» WHAT THE TASK ASKS
The following data needs to be repeated exactly, with all images excluded.

» INFORMATION SUPPLIED
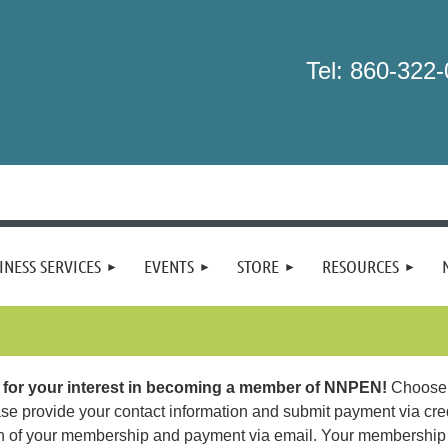
Tel: 860-322
INESS SERVICES
EVENTS
STORE
RESOURCES
for your interest in becoming a member of NNPEN!
Choose 
se provide your contact information and submit payment via cred
n of your membership and payment via email. Your membership 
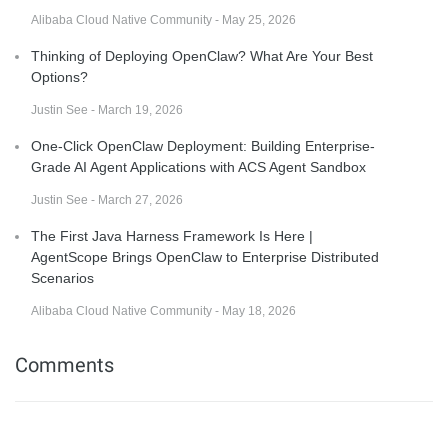
Alibaba Cloud Native Community - May 25, 2026
Thinking of Deploying OpenClaw? What Are Your Best
Options?
Justin See - March 19, 2026
One-Click OpenClaw Deployment: Building Enterprise-
Grade AI Agent Applications with ACS Agent Sandbox
Justin See - March 27, 2026
The First Java Harness Framework Is Here |
AgentScope Brings OpenClaw to Enterprise Distributed
Scenarios
Alibaba Cloud Native Community - May 18, 2026
Comments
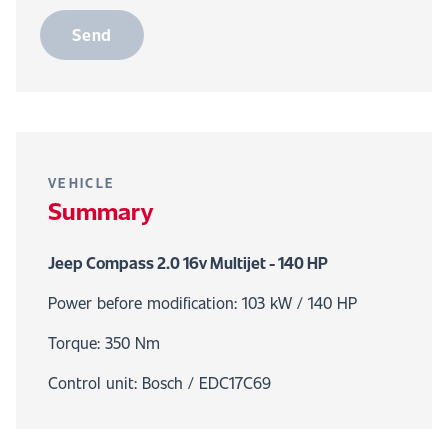
Send
VEHICLE
Summary
Jeep Compass 2.0 16v Multijet - 140 HP
Power before modification: 103 kW / 140 HP
Torque: 350 Nm
Control unit: Bosch / EDC17C69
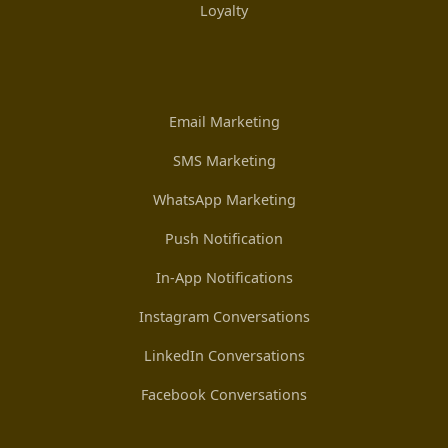
Loyalty
Email Marketing
SMS Marketing
WhatsApp Marketing
Push Notification
In-App Notifications
Instagram Conversations
LinkedIn Conversations
Facebook Conversations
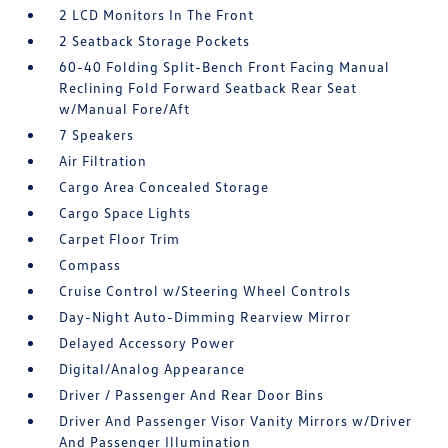
2 LCD Monitors In The Front
2 Seatback Storage Pockets
60-40 Folding Split-Bench Front Facing Manual
Reclining Fold Forward Seatback Rear Seat
w/Manual Fore/Aft
7 Speakers
Air Filtration
Cargo Area Concealed Storage
Cargo Space Lights
Carpet Floor Trim
Compass
Cruise Control w/Steering Wheel Controls
Day-Night Auto-Dimming Rearview Mirror
Delayed Accessory Power
Digital/Analog Appearance
Driver / Passenger And Rear Door Bins
Driver And Passenger Visor Vanity Mirrors w/Driver
And Passenger Illumination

» REPLY
Tel: 860-322
INESS SERVICES
EVENTS
STORE
RESOURCES
for your interest in becoming a member of NNPEN!
Choose 
se provide your contact information and submit payment via cred
n of your membership and payment via email. Your membership 
Alibaba Cloud Native Community - May 25, 2026
Thinking of Deploying OpenClaw? What Are Your Best
Options?
Justin See - March 19, 2026
One-Click OpenClaw Deployment: Building Enterprise-
Grade AI Agent Applications with ACS Agent Sandbox
Justin See - March 27, 2026
The First Java Harness Framework Is Here |
AgentScope Brings OpenClaw to Enterprise Distributed
Scenarios
Alibaba Cloud Native Community - May 18, 2026
Comments
Send
VEHICLE
Summary
Jeep Compass 2.0 16v Multijet - 140 HP
Power before modification: 103 kW / 140 HP
Torque: 350 Nm
Control unit: Bosch / EDC17C69
Loyalty
Email Marketing
SMS Marketing
WhatsApp Marketing
Push Notification
In-App Notifications
Instagram Conversations
LinkedIn Conversations
Facebook Conversations
2 LCD Monitors In The Front
2 Seatback Storage Pockets
60-40 Folding Split-Bench Front Facing Manual
Reclining Fold Forward Seatback Rear Seat
w/Manual Fore/Aft
7 Speakers
Air Filtration
Cargo Area Concealed Storage
Cargo Space Lights
Carpet Floor Trim
Compass
Cruise Control w/Steering Wheel Controls
Day-Night Auto-Dimming Rearview Mirror
Delayed Accessory Power
Digital/Analog Appearance
Driver / Passenger And Rear Door Bins
Driver And Passenger Visor Vanity Mirrors w/Driver
And Passenger Illumination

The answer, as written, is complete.